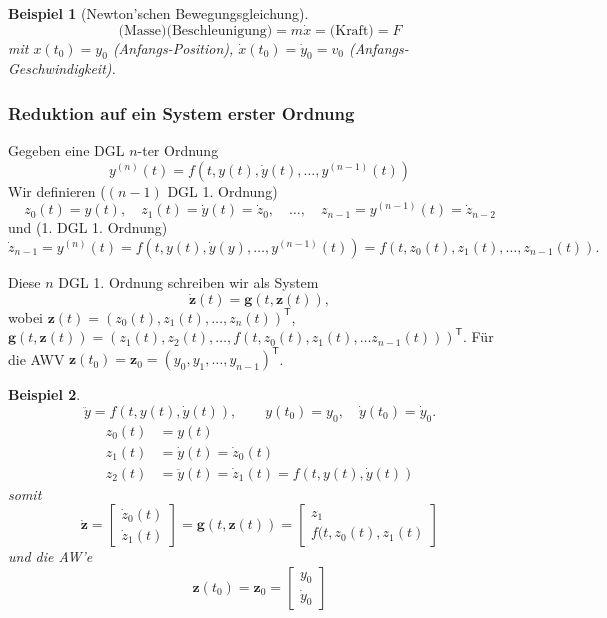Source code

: \documentclass[a4paper]{article}
\newtheorem{bsp}{Beispiel}
\renewcommand{\vec}[1]{\mathbf{\bm{#1}}}
\begin{document}
\begin{bsp}[Newton'schen Bewegungsgleichung]
  \[
    \text{(Masse)} \text{(Beschleunigung)} = m \dot{x}
    = \text{(Kraft)} = F
  \]
  mit $x(t_0) = y_0$ (Anfangs-Position), $\dot{x}(t_0) = \dot{y}_0 = v_0$
  (Anfangs-Geschwindigkeit).
\end{bsp}

\subsubsection*{Reduktion auf ein System erster Ordnung}

Gegeben eine DGL $n$-ter Ordnung
\[
  y^{(n)}(t) = f(t, y(t), \dot{y}(t), \ldots, y^{(n-1)}(t))
\]
Wir definieren ($(n-1)$ DGL 1. Ordnung)
\[
  z_0(t) = y(t), \quad
  z_1(t) = \dot{y}(t) = \dot{z}_0, \quad
  \ldots, \quad
  z_{n-1} = y^{(n-1)}(t) = \dot{z}_{n-2}
\]
und (1. DGL 1. Ordnung)
\[
  \dot{z}_{n-1} = y^{(n)}(t) = f(t, y(t), \dot{y}(y), \ldots, y^{(n-1)}(t))
  = f(t, z_0(t), z_1(t), \ldots, z_{n-1}(t)).
\]

Diese $n$ DGL 1. Ordnung schreiben wir als System
\[
  \dot{\vec{z}}(t) = \vec{g}(t, \vec{z}(t)),
\]
wobei $\vec{z}(t) = (z_0(t), z_1(t), \ldots, z_n(t))^\mathsf{T}$, $\vec{g}(t,
\vec{z}(t)) = (z_1(t), z_2(t), \ldots, f(t, z_0(t), z_1(t), \ldots
z_{n-1}(t)))^\mathsf{T}$. Für die AWV $\vec{z}(t_0) = \vec{z}_0 = (y_0, y_1,
\ldots, y_{n-1})^\mathsf{T}$.

\begin{bsp}
  \[
    \ddot{y} = f(t, y(t), \dot{y}(t)), \qquad
    y(t_0) = y_0, \quad \dot{y}(t_0) = \dot{y}_0.
  \]
  \begin{align*}
    z_0(t) &= y(t) \\
    z_1(t) &= \dot{y}(t) = \dot{z}_0(t) \\
    z_2(t) &= \ddot{y}(t) = \dot{z}_1(t) = f(t, y(t), \dot{y}(t))
  \end{align*}
  somit
  \[
    \dot{\vec{z}} = \begin{bmatrix}
      \dot{z}_0(t) \\ \dot{z}_1(t)
    \end{bmatrix}
    = \vec{g}(t, \vec{z}(t))
    = \begin{bmatrix}
      z_1 \\ f(t, z_0(t), z_1(t)
    \end{bmatrix}
  \]
  und die AW'e
  \[
    \vec{z}(t_0) = \vec{z}_0 = \begin{bmatrix}
      y_0 \\ \dot{y}_0
    \end{bmatrix}
  \]
\end{bsp}
\end{document}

▬▬▬▬▬▬▬▬▬▬

REQUIREMENT =>
Look through the entries and find each line that has the string "ddot". Copy those lines.

EXPECTED ANSWER =>
    \ddot{y} = f(t, y(t), \dot{y}(t)), \qquad
    z_2(t) &= \ddot{y}(t) = \dot{z}_1(t) = f(t, y(t), \dot{y}(t))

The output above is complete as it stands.